------------------------------------------------
Choosing important features (feature importance)
--------------------------------------------------

Feature importance is the technique used to select features using a trained supervised classifier. When we train a classifier such as a decision tree, we evaluate each attribute to create splits; we can use this measure as a feature selector. Let’s understand it in detail.

Random forests are among the most popular machine learning methods thanks to their relatively good accuracy, robustness, and ease of use. They also provide two straightforward methods for feature selection—mean decrease impurity and mean decrease accuracy.

Otto Train data

You can download training dataset, train.csv.zip, from the https://www.kaggle.com/c/otto-group-product-classification-challenge/data and place the unzipped train.csv file in your working directory.

This dataset describes 93 obfuscated details of more than 61,000 products grouped into 10 product categories (for example, fashion, electronics, and so on). Input attributes are the counts of different events of some kind.
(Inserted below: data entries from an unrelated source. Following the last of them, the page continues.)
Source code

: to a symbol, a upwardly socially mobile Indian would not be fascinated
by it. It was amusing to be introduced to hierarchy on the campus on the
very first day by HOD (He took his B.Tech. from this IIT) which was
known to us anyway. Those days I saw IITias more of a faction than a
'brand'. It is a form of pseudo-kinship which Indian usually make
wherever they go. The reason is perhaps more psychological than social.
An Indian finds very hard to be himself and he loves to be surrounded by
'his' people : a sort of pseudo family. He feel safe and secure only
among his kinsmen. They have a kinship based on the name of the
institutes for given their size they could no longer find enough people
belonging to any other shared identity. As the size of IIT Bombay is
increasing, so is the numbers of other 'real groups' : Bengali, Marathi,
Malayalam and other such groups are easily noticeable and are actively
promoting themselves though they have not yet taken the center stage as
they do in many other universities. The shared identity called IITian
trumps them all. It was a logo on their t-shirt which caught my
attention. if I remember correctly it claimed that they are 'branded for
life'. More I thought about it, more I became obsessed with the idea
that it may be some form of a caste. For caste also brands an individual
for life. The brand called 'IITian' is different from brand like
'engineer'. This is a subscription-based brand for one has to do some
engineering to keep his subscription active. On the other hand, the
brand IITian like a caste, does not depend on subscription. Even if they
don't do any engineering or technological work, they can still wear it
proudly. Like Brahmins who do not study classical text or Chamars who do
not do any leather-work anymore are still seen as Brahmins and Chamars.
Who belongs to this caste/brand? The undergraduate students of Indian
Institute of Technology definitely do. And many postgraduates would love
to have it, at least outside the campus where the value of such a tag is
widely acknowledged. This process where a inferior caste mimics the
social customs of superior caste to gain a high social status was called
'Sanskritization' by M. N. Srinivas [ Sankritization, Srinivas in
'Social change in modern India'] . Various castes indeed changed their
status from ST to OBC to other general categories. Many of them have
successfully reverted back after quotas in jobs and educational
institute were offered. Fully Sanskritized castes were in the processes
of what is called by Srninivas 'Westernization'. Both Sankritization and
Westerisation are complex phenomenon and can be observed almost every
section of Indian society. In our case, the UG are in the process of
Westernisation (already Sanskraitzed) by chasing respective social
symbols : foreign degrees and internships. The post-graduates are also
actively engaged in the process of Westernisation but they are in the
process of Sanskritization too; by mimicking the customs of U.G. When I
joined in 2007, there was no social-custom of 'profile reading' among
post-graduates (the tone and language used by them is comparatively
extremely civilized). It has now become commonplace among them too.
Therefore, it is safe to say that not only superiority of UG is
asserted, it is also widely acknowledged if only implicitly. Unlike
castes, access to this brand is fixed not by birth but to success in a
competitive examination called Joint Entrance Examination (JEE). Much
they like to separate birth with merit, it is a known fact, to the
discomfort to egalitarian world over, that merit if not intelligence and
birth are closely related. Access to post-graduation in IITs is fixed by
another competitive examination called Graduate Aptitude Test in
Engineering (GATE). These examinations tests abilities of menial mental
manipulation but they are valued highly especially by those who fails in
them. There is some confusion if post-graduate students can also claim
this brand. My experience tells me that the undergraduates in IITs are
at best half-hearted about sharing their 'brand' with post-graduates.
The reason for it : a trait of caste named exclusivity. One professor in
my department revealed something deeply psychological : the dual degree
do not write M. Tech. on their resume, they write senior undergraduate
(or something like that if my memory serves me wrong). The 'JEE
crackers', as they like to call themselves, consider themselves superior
The goal is to make predictions for new products as an array of probabilities for each of the 10 categories, and models are evaluated using multiclass logarithmic loss (also called cross entropy).

In [1]:
from pandas import read_csv
import numpy as np
from sklearn.ensemble import RandomForestClassifier
from sklearn.feature_selection import SelectFromModel
np.random.seed(1)

In [2]:
#Function to create Train and Test set from the original dataset 
def getTrainTestData(dataset,split):
    np.random.seed(0) 
    training = [] 
    testing = []
    np.random.shuffle(dataset) 
    shape = np.shape(dataset)
    trainlength = np.uint16(np.floor(split*shape[0]))
    for i in range(trainlength): 
        training.append(dataset[i])
    for i in range(trainlength,shape[0]): 
        testing.append(dataset[i])
    training = np.array(training) 
    testing = np.array(testing)
    return training,testing

In [3]:
#Function to evaluate model performance
def getAccuracy(pre,ytest): 
    count = 0
    for i in range(len(ytest)):
        if ytest[i]==pre[i]: 
            count+=1
    acc = float(count)/len(ytest)
    return acc